Вот так и жили мы. Спорили, развивались…
И призрак наш на месте не стоял — развивался.
Сначала ведь он активный был, пунктуальный такой, как что — сразу: «А-а! Собаки! Дождетесь вы моей кары!»
Но потом, честно сказать, — то ли мы попривыкли, то ли он подустал, то ли время такое наступило, — но стал он реже появляться.
А то явится какой-то заспанный, тихий, посмотрит на нас грустно, и только сил у него и хватит вздохнуть тяжело и махнуть на нас рукой.
А то вообще, прежде чем войти, постучится, спросит: можно ли, не помешает ли? Бочком так войдет, шапку с головы сдернет, постоит, переминаясь с ноги на ногу, и вдруг чего-то такое забормочет быстро-быстро, будто жалуется. Но ничего понять нельзя. И только слезы по его морщинистым щекам стекают.

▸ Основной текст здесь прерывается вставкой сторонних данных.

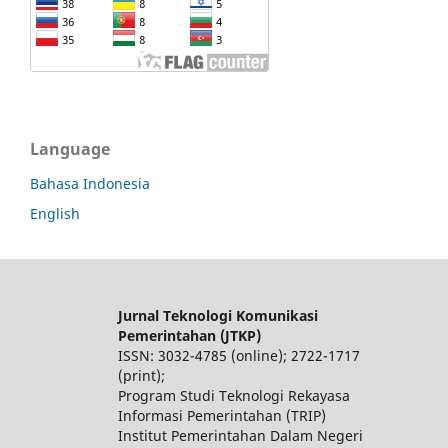
Language
Bahasa Indonesia
English
Jurnal Teknologi Komunikasi
Pemerintahan (JTKP)
ISSN: 3032-4785 (online); 2722-1717
(print);
Program Studi Teknologi Rekayasa
Informasi Pemerintahan (TRIP)
Institut Pemerintahan Dalam Negeri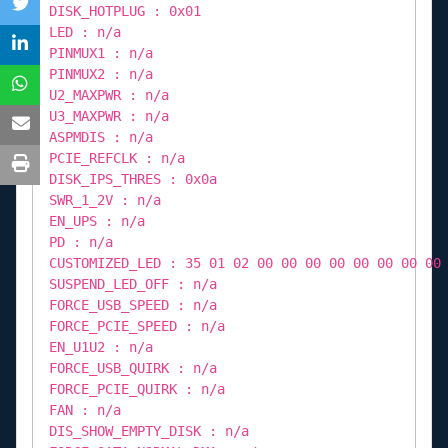
DISK_HOTPLUG : 0x01
LED : n/a
PINMUX1 : n/a
PINMUX2 : n/a
U2_MAXPWR : n/a
U3_MAXPWR : n/a
ASPMDIS : n/a
PCIE_REFCLK : n/a
DISK_IPS_THRES : 0x0a
SWR_1_2V : n/a
EN_UPS : n/a
PD : n/a
CUSTOMIZED_LED : 35 01 02 00 00 00 00 00 00 00 00
SUSPEND_LED_OFF : n/a
FORCE_USB_SPEED : n/a
FORCE_PCIE_SPEED : n/a
EN_U1U2 : n/a
FORCE_USB_QUIRK : n/a
FORCE_PCIE_QUIRK : n/a
FAN : n/a
DIS_SHOW_EMPTY_DISK : n/a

И жалко станет. Смотришь на него, думаешь: «Вот ведь, чудак, чего он? У нас такие успехи кругом, взять хоть добычу стали, или балет, или…опять же добычу стали. Так чего же?»
А потом он вообще исчез!
Мы уж думали: все, отмаялся. Но слухи ходили в курилке, что жив еще. Рассказывали, будто бы кто-то там, наверху, слышал его стариковский храп.
Так и жили.
А потом вдруг — бац!
Однажды! Утром! Иго-го-го! Фр-р-фыр!
Вываливаем в коридор. Ба! Он! Да какой! Конь под ним белый!
Сбруя новая! А сам-то, са-ам! Будто лет пятьдесят сбросил! Красавец, джигит! Кавалерист! Бурка, папаха! Усы торчком!
И опять все снова началось. Поошла жизнь!
«А, бараны! Долго вы будете экстенсивные методы вместо интенсивных внедрять?! Будут ваши кости гнить в бездонной пропасти! Эге-гей!»
«А, шакалы трусливые! Бумаготворчеством занимаетесь?! Дождетесь! Вырастут у вас бумажные головы! Достанет вас моя суровая рука!»
Ну, и мы ожили как-то. Честное слово, как-то веселее стало: мы даже гордиться им начали.
И вот недавно пришла к нам весть, что должен к нам прибыть зам. нач. главка товарищ Пупышев — проверять, как идет перестройка.
Мы долго думали, как бы его принять посолиднее, и решили ему про призрака рассказать. Так, мол, и так, есть у нас, как в лучших домах, то есть как бы на уровне мировых стандартов, свое привидение. Правду-матку режет чем попало, ничего не боится. Так что насчет гласности и критики у нас есть сдвиги.
И вот, значит, приезжает зам. нач. главка товарищ Пупышев. Ходит по учреждению. Строго смотрит в лица людей. Записывает в блокнот впечатления. Ну и заходит, значит, к нам. «Здрасте, здрасте. Чем порадуете?»
Ну и мы давай ему про нашего обличителя рассказывать.
Слушал, слушал товарищ Пупышев, положительно головой качал, одобрительно покашливал и говорил, что это очень интересно: такая форма критики — в виде призрака.